Dans ce schéma, il n’est pas surprenant que les sifflets de la collection du MuCEM proviennent tous de ce village tant Soufflenheim domine depuis longtemps la poterie alsacienne. Ils viennent des ateliers ayant conservé leur structure traditionnelle familiale remontant au Moyen Âge. Ainsi, les deux sifflets achetés en 1936 par M. Linckenheld au pèlerinage de saint Gangolf (1960.46.1 et 1960.46.2) en proviennent-ils. Ils étaient vendus par un colporteur. Quinze marchands ambulants vivaient encore dans la commune dans les années 1950 (contre trois en 1970 !).

La similitude entre tous les sifflets de Soufflenheim s’explique aisément. Les registres d’état-civil montrent les liens familiaux étroits entre les grandes « dynasties » de potiers. Les mariages sont nombreux entre les Friedmann, Lehmann, Mosser, Beck, Mary, Jaek, Goetz, Haas, Messner, Hoerth, Hausswirth, Siegfried, Thomen, etc., tous célèbres depuis le xviiie siècle. Il est probable que beaucoup de ces familles de potiers ont produit des sifflets à certaines époques.

La fabrication de ces derniers était devenue très marginale à la fin du xxe siècle et seuls l’atelier Friedmann, remontant à 1802, et André Mosser, de Schirrhein, proposaient encore les modèles traditionnels, tandis que quelques autres ateliers comme les ateliers Hausswirth ou Lehmann réalisaient des sifflets moulés.

Les coucous n’y étaient plus fabriqués. Les sifflets à eau tournés en forme d’oiseau avaient également disparu, tout comme les sifflets à suie que l’atelier Friedmann avait continué de produire jusqu’aux années 1970.

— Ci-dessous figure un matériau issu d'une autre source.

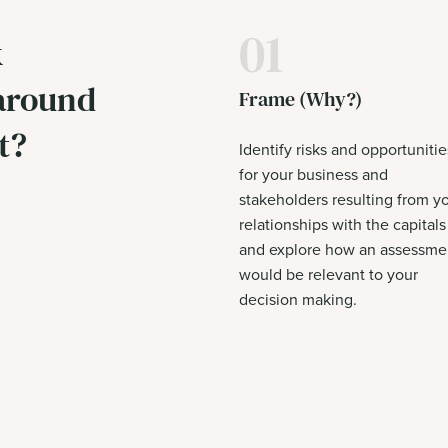
01
k
 around
Frame (Why?)
t?
Identify risks and opportunitie
for your business and
stakeholders resulting from y
relationships with the capitals
and explore how an assessme
would be relevant to your
decision making.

Aujourd’hui, plusieurs des ateliers traditionnels de Soufflenheim ont repris la fabrication de sifflets ; les coucous sont de nouveau en vente et on peut penser que le chant de ces objets accompagnera encore longtemps les fêtes alsaciennes.

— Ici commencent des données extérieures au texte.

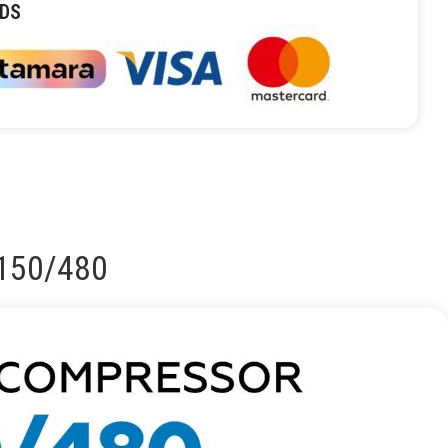
DS
C150/480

1 Marie-Dominique Waton, Vivre au Moyen Âge. 30 ans d’archéologie médiévale en Alsace, cat. exp. Strasbourg, Éd. Les musées de la ville de Strasbourg, 1990, p. 360, notices 1.83 et 1.84.

2 Jean-Pierre Rieb et Charles-Laurent Salch, Aspects de la vie au Moyen Âge et à la Renaissance. Dix ans de fouilles [en Alsace], cat. exp. Strasbourg, Éd. Centre d’archéologie médiévale, 1973, p. 28, notices 136 à 140 et planche XVI, ill. 136 à 140.

3 Conrad de Dankrotzheim ou Konrad (von) Dankrotzheim (ca. 1372 – 1444) est un poète alsacien. Georges Klein qui cite cette liste n’indique pas la source précise. Voir Georges Klein, Poteries populaires d’Alsace, Strasbourg, Éd. du Bastberg 1989, p. 63.

4 Georges Klein, op. cit., p. 59.

5 Georges Klein, op. cit., p. 34-36.

6 Paul Adolphe Kauffmann (dit Peka), Nos petits Alsaciens chez eux. Notes et souvenirs d’artiste, Paris, librairie Garnier Frères, vers 1918, décembre.

7 Georges Klein, op. cit., p. 7.

8 Tous les renseignements sur l’histoire de la céramique de Soufflenheim sont tirés de Émile Decker, Olivier Haegel, Jean-Pierre Legendre et Jean Maire, La Céramique de Soufflenheim. Cent cinquante ans de production en Alsace 1800-1950, [S.I.], Éd. Lieux Dits, 2003.